» WORK TO COMPLETE
**1.** From the passage on Russia's shadow fleet, duplicate verbatim the part that opens with the words containing "The armada grew" and closes with "for strategic sealift.".
**2.** In the passage on Russia's shadow fleet, what share of the global oil tanker fleet is the fleet estimated to make up?
**3.** Resume the passage on Russia's shadow fleet from the point where it stops.
*** DOCUMENT TEXT Section Begins ***
The armada grew very swiftly. Although dark vessels are by definition difficult to identify, the fleet is now estimated to comprise 17 percent of the global oil tanker fleet, while large numbers of other tankers and cargo vessels are now part of it too.
That means that the owners of more than 1,000 merchant vessels have taken Russia’s side. To be sure, the shadowy owners hiding behind brass-plate companies in tucked-away locations may not politically support the Kremlin, but they’ve seized a business opportunity. And these owners and vessels could very well aid the Kremlin in other ways too. Namely, the Kremlin could use these ships for strategic sealift.
Strategic sealift is one of those indispensable military activities that takes place away from the public eye: Commercial vessels transporting gear needed by armies, from tanks to fuel. And if Russia or its friends decided to launch a new military conflict, they could now tap into the shadow fleet.
“I’m picking up discussions in the industry that point out that even if the sanctions were rescinded today, not all the [shadow fleet] ships would come back to commercial trade,” said Svein Ringbakken, CEO of the Norwegian maritime war-risk insurer DNK. “Some are unsuitable; some are operating in a very low-cost environment.”
Indeed, many shadow vessels are forever lost to the official shipping sector. “These vessels are already unofficially serving Russia and other countries that rely on the shadow fleet,” Ringbakken noted. “The fact that the dark fleet is available to these countries in peacetime means that it can also be available when things become less peaceful.”
This matters not just because Russia may need strategic sealift, but because America’s sealift capabilities are in dire straits. Since the early years of the Cold War, the strategic sealift system has comprised ships and seafarers employed by the Pentagon’s Maritime Sealift Command, as well as ships and seafarers organized by the civilian Maritime Administration and contracted from the private sector. While this system mostly functioned well during that period, it has since fallen on harder times.
*** DOCUMENT TEXT Section Ends ***
*** ENTRIES SUPPLIED Section Begins ***
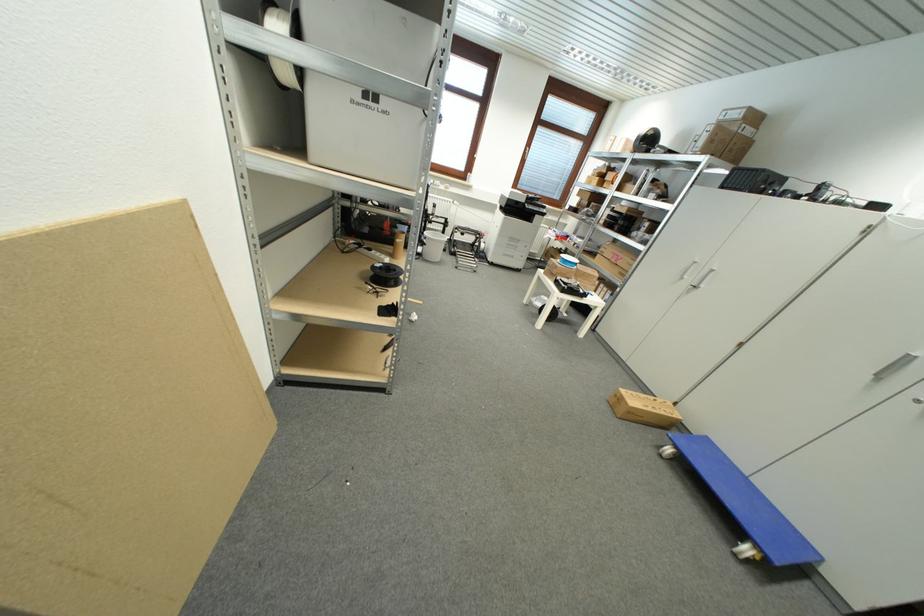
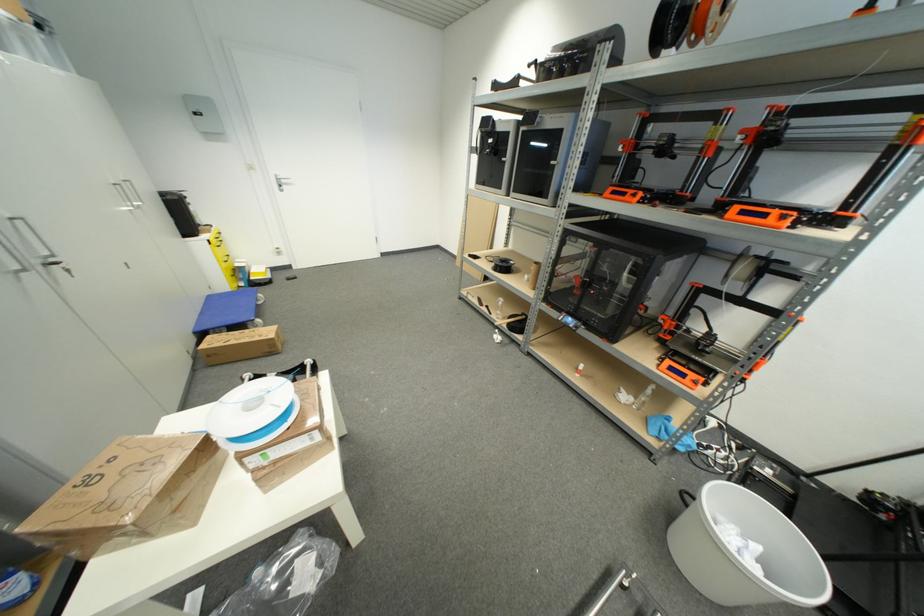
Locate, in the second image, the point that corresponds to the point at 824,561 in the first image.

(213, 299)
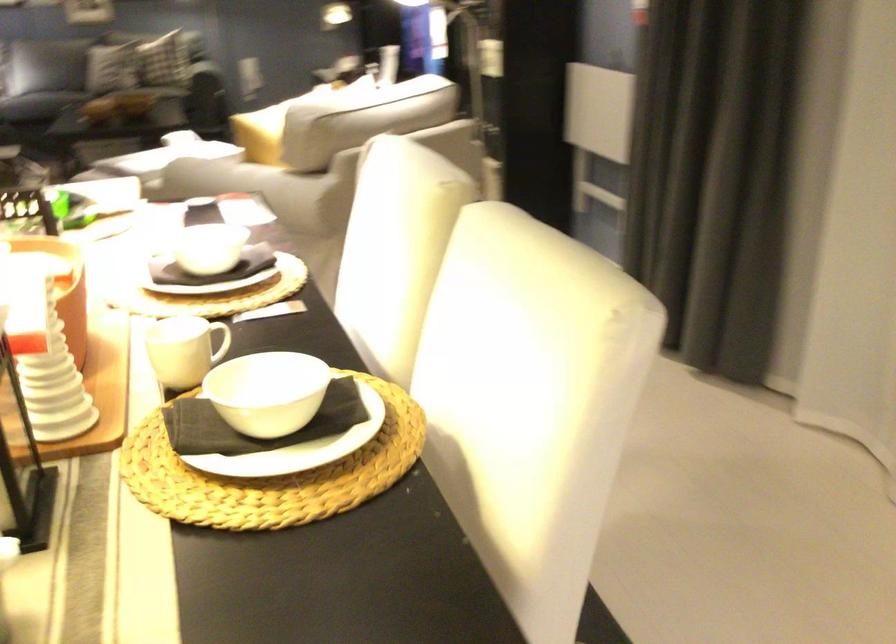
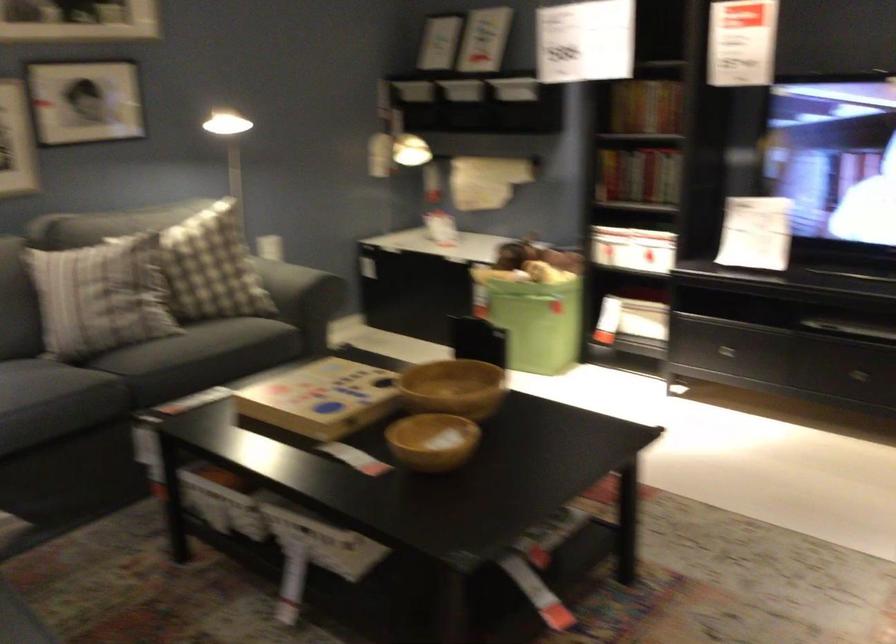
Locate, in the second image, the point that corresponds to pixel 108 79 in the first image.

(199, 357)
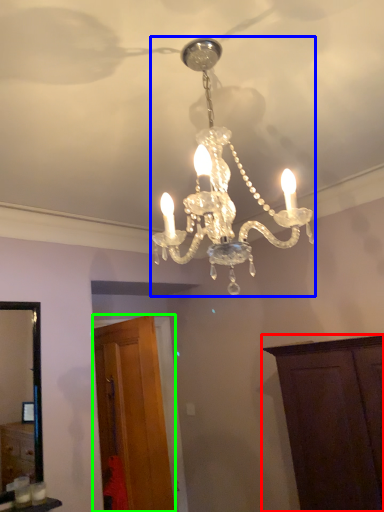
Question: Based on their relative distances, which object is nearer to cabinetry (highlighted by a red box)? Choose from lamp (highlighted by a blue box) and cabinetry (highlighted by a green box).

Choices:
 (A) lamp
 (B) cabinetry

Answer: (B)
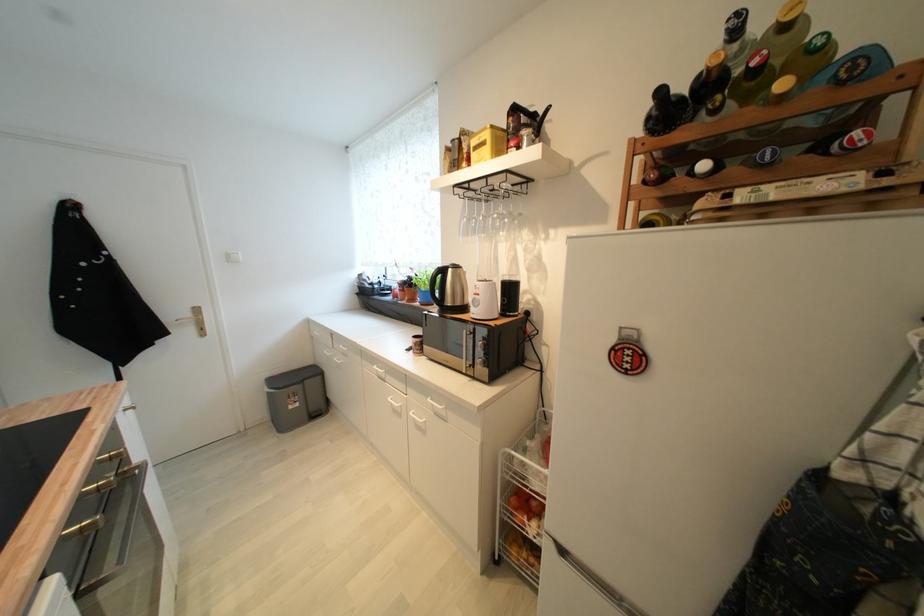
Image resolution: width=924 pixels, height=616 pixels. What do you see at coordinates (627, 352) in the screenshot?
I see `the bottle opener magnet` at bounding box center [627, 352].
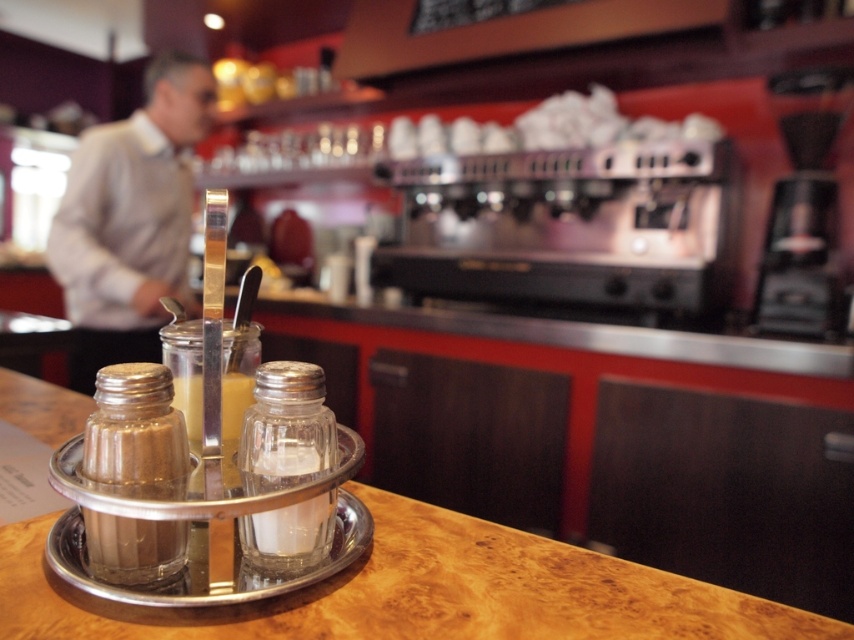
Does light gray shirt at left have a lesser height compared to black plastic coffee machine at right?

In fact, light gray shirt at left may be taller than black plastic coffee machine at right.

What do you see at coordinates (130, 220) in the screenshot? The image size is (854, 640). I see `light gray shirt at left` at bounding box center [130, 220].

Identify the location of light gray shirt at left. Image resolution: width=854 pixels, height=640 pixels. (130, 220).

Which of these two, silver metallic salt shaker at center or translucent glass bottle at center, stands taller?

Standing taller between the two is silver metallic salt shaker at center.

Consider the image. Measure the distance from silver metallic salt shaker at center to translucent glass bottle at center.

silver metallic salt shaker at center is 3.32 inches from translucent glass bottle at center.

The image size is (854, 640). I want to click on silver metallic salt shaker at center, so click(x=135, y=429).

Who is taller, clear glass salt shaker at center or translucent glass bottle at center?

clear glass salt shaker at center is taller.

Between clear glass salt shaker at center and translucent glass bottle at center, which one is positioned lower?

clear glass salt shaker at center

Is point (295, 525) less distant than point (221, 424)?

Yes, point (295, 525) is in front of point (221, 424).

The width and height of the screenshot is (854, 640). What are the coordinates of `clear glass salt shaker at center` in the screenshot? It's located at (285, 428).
*** ENTRIES SUPPLIED Section Ends ***
*** ENTRIES SUPPLIED Section Begins ***
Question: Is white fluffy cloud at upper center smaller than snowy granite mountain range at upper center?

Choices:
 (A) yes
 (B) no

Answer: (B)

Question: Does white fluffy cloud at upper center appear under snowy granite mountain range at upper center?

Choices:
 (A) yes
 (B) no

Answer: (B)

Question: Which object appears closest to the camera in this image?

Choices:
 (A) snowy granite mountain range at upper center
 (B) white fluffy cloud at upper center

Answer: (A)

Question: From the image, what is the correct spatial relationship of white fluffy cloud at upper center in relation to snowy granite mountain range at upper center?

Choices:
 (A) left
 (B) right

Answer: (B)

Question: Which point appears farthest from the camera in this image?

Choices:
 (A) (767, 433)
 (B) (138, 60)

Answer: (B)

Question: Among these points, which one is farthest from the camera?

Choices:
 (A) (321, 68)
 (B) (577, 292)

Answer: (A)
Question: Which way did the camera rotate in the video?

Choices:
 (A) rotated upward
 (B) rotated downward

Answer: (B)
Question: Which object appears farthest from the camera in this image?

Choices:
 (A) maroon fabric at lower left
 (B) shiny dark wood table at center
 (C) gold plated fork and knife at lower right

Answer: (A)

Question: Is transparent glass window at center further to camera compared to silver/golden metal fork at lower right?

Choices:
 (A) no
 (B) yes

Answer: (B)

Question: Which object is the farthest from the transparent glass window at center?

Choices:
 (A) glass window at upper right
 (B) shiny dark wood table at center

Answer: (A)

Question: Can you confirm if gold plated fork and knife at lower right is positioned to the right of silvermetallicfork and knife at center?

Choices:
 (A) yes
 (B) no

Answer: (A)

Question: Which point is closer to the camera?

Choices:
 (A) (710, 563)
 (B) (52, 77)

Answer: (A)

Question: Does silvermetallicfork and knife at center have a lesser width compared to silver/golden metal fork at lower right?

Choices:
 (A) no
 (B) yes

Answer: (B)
*** ENTRIES SUPPLIED Section Ends ***
*** ENTRIES SUPPLIED Section Begins ***
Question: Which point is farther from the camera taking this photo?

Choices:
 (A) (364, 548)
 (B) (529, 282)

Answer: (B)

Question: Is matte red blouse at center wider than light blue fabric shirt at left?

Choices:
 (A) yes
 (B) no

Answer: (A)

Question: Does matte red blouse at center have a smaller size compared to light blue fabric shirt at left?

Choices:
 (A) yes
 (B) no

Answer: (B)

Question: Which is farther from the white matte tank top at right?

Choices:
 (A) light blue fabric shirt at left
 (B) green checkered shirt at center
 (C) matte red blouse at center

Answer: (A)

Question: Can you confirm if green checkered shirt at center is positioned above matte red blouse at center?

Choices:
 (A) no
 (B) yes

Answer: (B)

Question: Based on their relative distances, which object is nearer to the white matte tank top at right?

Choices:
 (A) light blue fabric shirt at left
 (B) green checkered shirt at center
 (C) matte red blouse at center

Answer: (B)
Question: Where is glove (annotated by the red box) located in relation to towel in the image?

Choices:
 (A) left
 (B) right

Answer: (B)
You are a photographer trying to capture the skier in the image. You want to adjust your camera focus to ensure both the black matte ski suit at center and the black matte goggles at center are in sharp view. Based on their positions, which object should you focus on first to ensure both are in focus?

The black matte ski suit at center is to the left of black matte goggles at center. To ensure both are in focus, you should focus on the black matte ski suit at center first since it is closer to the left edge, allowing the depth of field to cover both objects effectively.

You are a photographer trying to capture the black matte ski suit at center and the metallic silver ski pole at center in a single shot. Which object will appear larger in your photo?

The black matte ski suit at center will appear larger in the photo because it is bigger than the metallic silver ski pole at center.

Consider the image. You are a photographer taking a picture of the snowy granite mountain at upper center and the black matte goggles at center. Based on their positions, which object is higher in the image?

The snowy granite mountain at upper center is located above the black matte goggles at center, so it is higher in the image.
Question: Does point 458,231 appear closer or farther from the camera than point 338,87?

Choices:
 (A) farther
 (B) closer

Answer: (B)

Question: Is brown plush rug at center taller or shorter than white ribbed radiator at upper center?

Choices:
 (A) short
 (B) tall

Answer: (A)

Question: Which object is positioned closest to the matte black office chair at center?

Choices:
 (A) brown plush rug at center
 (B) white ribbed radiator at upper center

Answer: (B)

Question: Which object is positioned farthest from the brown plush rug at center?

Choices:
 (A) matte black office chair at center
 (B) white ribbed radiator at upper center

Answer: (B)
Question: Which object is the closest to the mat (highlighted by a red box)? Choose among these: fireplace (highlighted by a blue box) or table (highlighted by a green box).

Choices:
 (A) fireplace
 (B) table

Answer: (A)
*** ENTRIES SUPPLIED Section Ends ***
» RESPONSES TO THE TASKS
**1.**
The armada grew very swiftly. Although dark vessels are by definition difficult to identify, the fleet is now estimated to comprise 17 percent of the global oil tanker fleet, while large numbers of other tankers and cargo vessels are now part of it too.
That means that the owners of more than 1,000 merchant vessels have taken Russia’s side. To be sure, the shadowy owners hiding behind brass-plate companies in tucked-away locations may not politically support the Kremlin, but they’ve seized a business opportunity. And these owners and vessels could very well aid the Kremlin in other ways too. Namely, the Kremlin could use these ships for strategic sealift.

**2.** 17 percent

**3.**
Today, 17 of the 44 roll-on/roll-off ships operated by the U.S. Transportation Command, which includes the Maritime Sealift Command, are 50 years or older. The Maritime Administration, meanwhile, currently has 92 ships — down from 2,277 in the 1950s. And yet, at present, more than 90 percent of the U.S. military’s equipment gets to Europe by sea.
America’s shipping sector can’t do much to help either, as it’s small and maxed out. According to the U.N. Conference on Trade and Development, 3,531 merchant vessels (3.4 percent of the world’s total) now sail under the U.S. flag. Russia, for its part, has 2,910 merchant vessels sailing under its flag, but thanks to the shadow fleet, it may have hundreds more at its disposal. To be sure, Gabon and other such nations might not be happy about this, but if they were to deflag their vessels, other countries would simply step in.
America’s first priority in this matter should indisputably be fixing its own strategic sealift — especially since it now has to plan for the prospect of an armed conflict not just with Russia but also with China, which has 5,997 merchant vessels under its flag and 842 under the flag of Hong Kong. (Hint: a few European allies have the capability to help the U.S. when it comes to strategic sealift.) But making sure the shadow fleet doesn’t double up as Russian strategic sealift is almost as important.
Now would be a good time to let the dark vessels’ crews and owners know that while aiding sanctioned Russian trade might seem like a clever idea, supporting the Russian military would be a terrible one.